Cervical Cancer Screening: The availability of point-of-care testing for human papilloma virus (HPV) could simplify cervical cancer prevention programs expanding access to screening for women in low and middle income countries. As part of a National Cancer Institute-supported cooperative agreement, Dr. Louise Kuhn, epidemiologist at the Mailman School in collaboration with colleagues at the University of Cape Town, is evaluating a new point-of-care HPV test developed by the diagnostics company Cepheid. A clinical study is underway in South Africa and preliminary data support the clinical utility of the new screening test to improve cervical cancer prevention.
Obesity and Young Onset Colorectal Cancer: To evaluate the relationship between obesity and young onset colorectal cancer Dr. Christine Molmenti, postdoctoral research scientist in the Department of Epidemiology, studied obesity and subsequent development of colorectal cancer in individuals under 50 and found that early life obesity may be associated with increased risk of colorectal cancer in this age group. In addition, Dr. Molmenti and co-authors specifically collected data and analyzed trends in individuals under 50 in in New York State. While they concluded that data are limited in this age group, they reported that New York State trends parallel national trends for age and gender, but differ when stratified by race/ethnicity. This information is the first step in establishing obesity as a potential contributor to the national increase in young onset colorectal cancer incidence. Students in the Mailman School’s Summer Institute for Training Biostatistics (CSIBS) and Biostatistics Enrichment Summer Training Diversity Program (BEST), assisted on the project funded by the National Cancer Institute (Lead Investigator: Dr. Neugut)
Breast Cancer Screening Among Dominican Latinas: Ongoing research by Dr. Ana Abraido-Lanza, in the department of sociomedical sciences, and colleagues adds to the growing debate about the extent to which fatalistic beliefs about cancer affect mammography screening among Latinas. While their findings indicate fatalism is not associated with screening, perceived barriers, such as cost and not knowing how to get a mammogram, contribute to decreased screening.

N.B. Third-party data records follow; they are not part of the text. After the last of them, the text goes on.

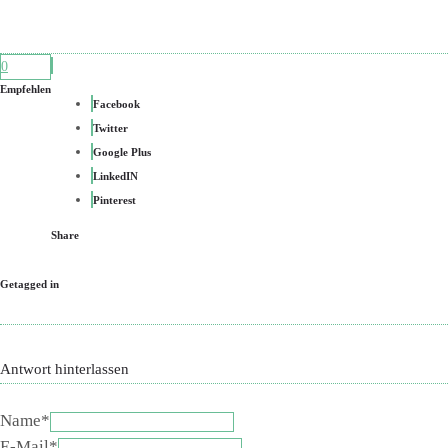
0
Empfehlen
Facebook
Twitter
Google Plus
LinkedIN
Pinterest
Share
Getagged in
Antwort hinterlassen
Name*
E-Mail*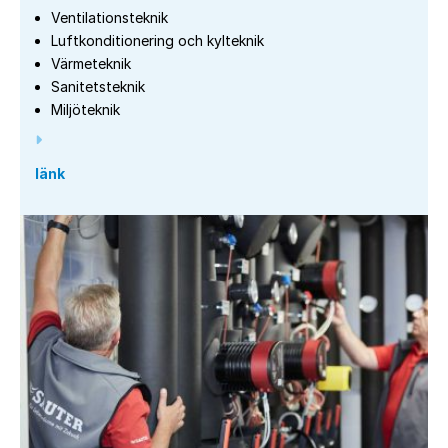
Ventilationsteknik
Luftkonditionering och kylteknik
Värmeteknik
Sanitetsteknik
Miljöteknik
länk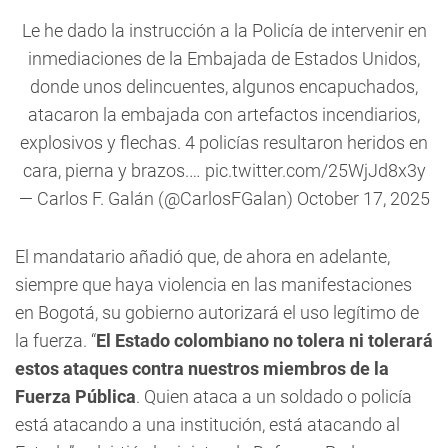
Le he dado la instrucción a la Policía de intervenir en
inmediaciones de la Embajada de Estados Unidos,
donde unos delincuentes, algunos encapuchados,
atacaron la embajada con artefactos incendiarios,
explosivos y flechas. 4 policías resultaron heridos en
cara, pierna y brazos.…
pic.twitter.com/25WjJd8x3y
— Carlos F. Galán (@CarlosFGalan)
October 17, 2025
El mandatario añadió que, de ahora en adelante,
siempre que haya violencia en las manifestaciones
en Bogotá, su gobierno autorizará el uso legítimo de
la fuerza. “
El Estado colombiano no tolera ni tolerará
estos ataques contra nuestros miembros de la
Fuerza Pública
. Quien ataca a un soldado o policía
está atacando a una institución, está atacando al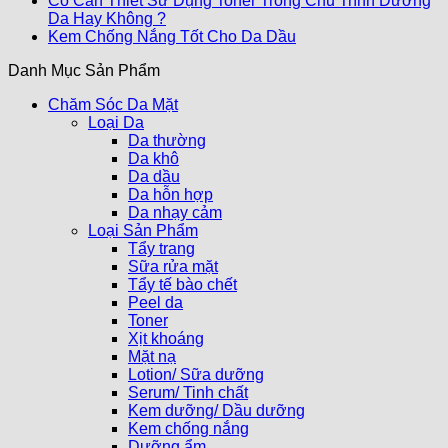
Có Cần Thiết Sử Dụng Toner Trong Chu Trình Dưỡng
Da Hay Không ?
Kem Chống Nắng Tốt Cho Da Dầu
Danh Mục Sản Phẩm
Chăm Sóc Da Mặt
Loại Da
Da thường
Da khô
Da dầu
Da hỗn hợp
Da nhạy cảm
Loại Sản Phẩm
Tẩy trang
Sữa rửa mặt
Tẩy tế bào chết
Peel da
Toner
Xịt khoáng
Mặt nạ
Lotion/ Sữa dưỡng
Serum/ Tinh chất
Kem dưỡng/ Dầu dưỡng
Kem chống nắng
Dưỡng ẩm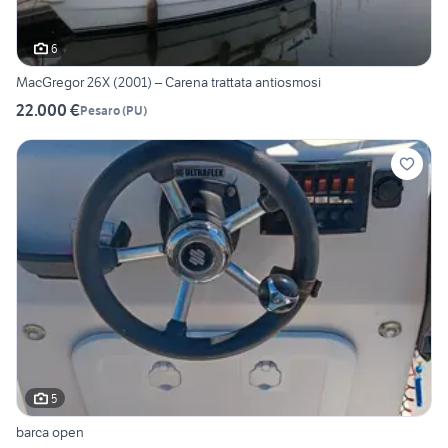
6
MacGregor 26X (2001) – Carena trattata antiosmosi
22.000 €
Pesaro
(
PU
)
5
barca open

In a paper on social networks and social support for healthy eating among Latina breast cancer survivors, Dr. Rachel Shelton in the department of sociomedical sciences and colleagues Drs. Parisa Tehranifar and Heather Greenlee in epidemiology, studied the social networks and perceived support for healthy eating in a sample of New York City breast cancer survivors of predominantly Dominican descent. Results showed that although friends are part of Latina breast cancer survivors’ social networks, spouses and children may provide greater support for healthy eating than friends.
Dr. Shelton also recently published on the differences in the resources, information, and support parents coping with pediatric cancer accessed from different types of network contacts and the role of health-related professionals in brokering new network ties.